Stress Dosing of Solucortef (Hydrocortisone) in Adrenal Insufficiency
For adrenal insufficiency patients requiring stress dosing, administer hydrocortisone (Solucortef) 100 mg intravenously at the onset of stress, followed by continuous infusion of 200 mg over 24 hours or 50-100 mg every 6 hours until the patient can resume oral medication. 1
Stress Dosing Regimens Based on Stress Severity
Major Surgery/Severe Stress
- Initial dose: 100 mg IV hydrocortisone immediately before anesthesia/at onset of severe stress
- Maintenance:
- Duration: Continue until patient stabilizes, typically 24-72 hours 3
- Transition to oral: Double the usual oral replacement dose for 48 hours up to one week, then taper to maintenance dose 1
Moderate Surgery/Stress
- Initial dose: 100 mg IV hydrocortisone
- Maintenance: Double oral dose for 24-48 hours after procedure
- Transition: Return to normal dose once recovered 1
Minor Surgery/Stress
- Initial dose: Extra morning dose 1 hour prior to procedure
- Maintenance: Double oral dose for 24 hours
- Transition: Return to normal dose 1
Special Situations
Labor and Delivery
- 100 mg hydrocortisone IM at onset of active labor (contractions every 5 minutes or cervical dilation >4 cm)

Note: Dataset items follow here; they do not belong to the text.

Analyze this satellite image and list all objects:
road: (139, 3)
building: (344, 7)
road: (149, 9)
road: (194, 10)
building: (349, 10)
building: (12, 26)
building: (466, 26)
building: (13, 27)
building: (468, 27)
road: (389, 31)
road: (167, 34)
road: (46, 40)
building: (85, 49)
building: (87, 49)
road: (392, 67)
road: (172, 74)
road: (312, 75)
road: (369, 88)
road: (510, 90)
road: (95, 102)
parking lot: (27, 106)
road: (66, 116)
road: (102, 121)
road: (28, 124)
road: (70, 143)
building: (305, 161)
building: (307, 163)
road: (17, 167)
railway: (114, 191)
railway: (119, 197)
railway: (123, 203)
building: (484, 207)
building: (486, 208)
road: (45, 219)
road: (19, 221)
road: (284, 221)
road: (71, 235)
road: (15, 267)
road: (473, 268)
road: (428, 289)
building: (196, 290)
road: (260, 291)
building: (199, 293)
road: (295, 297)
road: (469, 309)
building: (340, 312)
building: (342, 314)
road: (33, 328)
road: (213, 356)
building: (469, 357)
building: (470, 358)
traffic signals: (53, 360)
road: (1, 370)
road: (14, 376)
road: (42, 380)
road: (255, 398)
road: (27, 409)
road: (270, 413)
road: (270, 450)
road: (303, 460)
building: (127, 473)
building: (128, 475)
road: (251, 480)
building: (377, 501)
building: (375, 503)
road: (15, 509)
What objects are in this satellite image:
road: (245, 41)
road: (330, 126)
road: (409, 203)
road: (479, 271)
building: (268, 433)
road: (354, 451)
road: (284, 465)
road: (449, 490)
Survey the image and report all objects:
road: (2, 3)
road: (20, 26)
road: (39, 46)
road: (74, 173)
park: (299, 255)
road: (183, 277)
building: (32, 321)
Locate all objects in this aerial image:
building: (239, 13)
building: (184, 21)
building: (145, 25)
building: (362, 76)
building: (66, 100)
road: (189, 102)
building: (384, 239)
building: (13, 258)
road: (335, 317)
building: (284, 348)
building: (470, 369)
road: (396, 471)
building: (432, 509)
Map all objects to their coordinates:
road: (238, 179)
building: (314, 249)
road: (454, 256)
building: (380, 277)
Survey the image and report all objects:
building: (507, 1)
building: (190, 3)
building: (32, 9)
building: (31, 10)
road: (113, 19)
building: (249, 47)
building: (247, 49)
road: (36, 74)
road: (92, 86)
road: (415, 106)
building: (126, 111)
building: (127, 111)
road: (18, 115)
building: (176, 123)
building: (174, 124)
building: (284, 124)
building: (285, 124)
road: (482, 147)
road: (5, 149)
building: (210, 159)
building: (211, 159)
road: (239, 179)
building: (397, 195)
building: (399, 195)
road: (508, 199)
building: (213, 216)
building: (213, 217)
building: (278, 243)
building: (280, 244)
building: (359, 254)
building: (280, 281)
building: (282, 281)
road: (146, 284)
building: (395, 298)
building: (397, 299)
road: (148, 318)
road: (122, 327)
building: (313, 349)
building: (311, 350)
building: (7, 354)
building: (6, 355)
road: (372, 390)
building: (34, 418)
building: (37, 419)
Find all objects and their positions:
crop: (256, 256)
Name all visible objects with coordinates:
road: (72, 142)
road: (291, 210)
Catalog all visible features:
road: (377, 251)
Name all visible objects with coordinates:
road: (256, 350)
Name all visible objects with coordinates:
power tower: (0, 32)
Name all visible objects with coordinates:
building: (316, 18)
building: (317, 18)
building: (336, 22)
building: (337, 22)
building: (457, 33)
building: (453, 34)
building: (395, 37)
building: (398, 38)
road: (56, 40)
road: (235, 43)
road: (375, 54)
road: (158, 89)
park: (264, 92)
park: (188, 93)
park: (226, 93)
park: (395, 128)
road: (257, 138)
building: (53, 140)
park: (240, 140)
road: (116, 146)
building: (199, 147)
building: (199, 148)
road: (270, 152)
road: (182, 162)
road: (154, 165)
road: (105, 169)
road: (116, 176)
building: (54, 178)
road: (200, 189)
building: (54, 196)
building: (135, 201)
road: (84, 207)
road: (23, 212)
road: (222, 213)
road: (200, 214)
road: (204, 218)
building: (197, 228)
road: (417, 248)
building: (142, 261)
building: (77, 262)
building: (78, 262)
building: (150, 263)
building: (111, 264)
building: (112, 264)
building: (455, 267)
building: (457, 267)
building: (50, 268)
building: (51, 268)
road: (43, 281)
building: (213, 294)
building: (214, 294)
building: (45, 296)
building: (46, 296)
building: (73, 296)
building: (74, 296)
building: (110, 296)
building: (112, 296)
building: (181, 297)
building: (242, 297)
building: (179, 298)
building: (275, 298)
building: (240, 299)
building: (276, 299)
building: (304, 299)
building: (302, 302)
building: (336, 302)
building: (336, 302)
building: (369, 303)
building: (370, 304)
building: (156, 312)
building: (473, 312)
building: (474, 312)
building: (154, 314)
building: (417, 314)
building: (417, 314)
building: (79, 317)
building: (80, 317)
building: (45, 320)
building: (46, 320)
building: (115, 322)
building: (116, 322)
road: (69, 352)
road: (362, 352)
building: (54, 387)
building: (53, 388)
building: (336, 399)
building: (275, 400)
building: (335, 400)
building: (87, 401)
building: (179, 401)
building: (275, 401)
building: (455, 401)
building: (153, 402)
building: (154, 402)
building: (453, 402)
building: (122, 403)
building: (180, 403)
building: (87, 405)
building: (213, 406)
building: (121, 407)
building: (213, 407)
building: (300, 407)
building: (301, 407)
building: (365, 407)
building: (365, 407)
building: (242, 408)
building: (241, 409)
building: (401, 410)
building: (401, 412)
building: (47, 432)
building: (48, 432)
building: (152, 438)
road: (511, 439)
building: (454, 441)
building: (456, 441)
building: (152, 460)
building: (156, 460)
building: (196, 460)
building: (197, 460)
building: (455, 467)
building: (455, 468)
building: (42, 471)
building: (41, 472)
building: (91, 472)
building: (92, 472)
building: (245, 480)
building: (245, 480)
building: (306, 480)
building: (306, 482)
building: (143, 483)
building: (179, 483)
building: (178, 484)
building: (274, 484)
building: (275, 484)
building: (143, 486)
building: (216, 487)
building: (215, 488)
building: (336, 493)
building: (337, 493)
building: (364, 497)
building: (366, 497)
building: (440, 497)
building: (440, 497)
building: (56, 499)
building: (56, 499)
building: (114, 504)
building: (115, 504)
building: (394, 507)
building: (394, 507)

- Follow with continuous infusion of 200 mg/24 hours or 50 mg IM every 6 hours
- Taper rapidly (1-3 days) to regular replacement dose after uncomplicated delivery 1
Pediatric Patients
- Initial dose: 2 mg/kg IV hydrocortisone at induction
- Maintenance:
- 2 mg/kg every 4 hours IV/IM for major surgery, OR
- Continuous hydrocortisone infusion if unstable or septic
- Transition: Double normal dose for 48 hours when enteral intake established 1
Administration Considerations
- IV administration: The preferred method for initial emergency use 3
- Preparation: Add no more than 2 mL of Bacteriostatic Water for Injection to one vial 3
- Incompatibilities: Do not dilute or mix with other solutions due to physical incompatibilities 3
- Continuous infusion: Provides the most stable cortisol levels, most closely mimicking the physiologic stress response 2
Monitoring and Precautions
- Monitor for signs of under-replacement: fatigue, nausea, vomiting, hypotension, fever
- Monitor for signs of over-replacement: hyperglycemia, hypertension, fluid retention
- Check blood glucose frequently, especially in pediatric patients 1
- Patients with diabetes insipidus and adrenal insufficiency require strict fluid balance monitoring to avoid hyponatremia 1
Common Pitfalls and Caveats
- Undertreatment: Failure to increase doses during stress is the most common cause of adrenal crisis 4
- Medication errors: Hospital medication errors are common causes of inadequate dosing during inpatient stays 1
- Patient dismissal: Healthcare staff may dismiss patient observations about warning signs of under-replacement 1
- Vomiting: Oral medication may not be absorbed during gastrointestinal illness, necessitating parenteral administration 1
- Dexamethasone: Not adequate for primary adrenal insufficiency as it lacks mineralocorticoid activity 1
Remember that adrenal crisis is a life-threatening emergency, and when in doubt about the need for glucocorticoids, they should be given as there are no long-term adverse consequences of short-term glucocorticoid administration 1.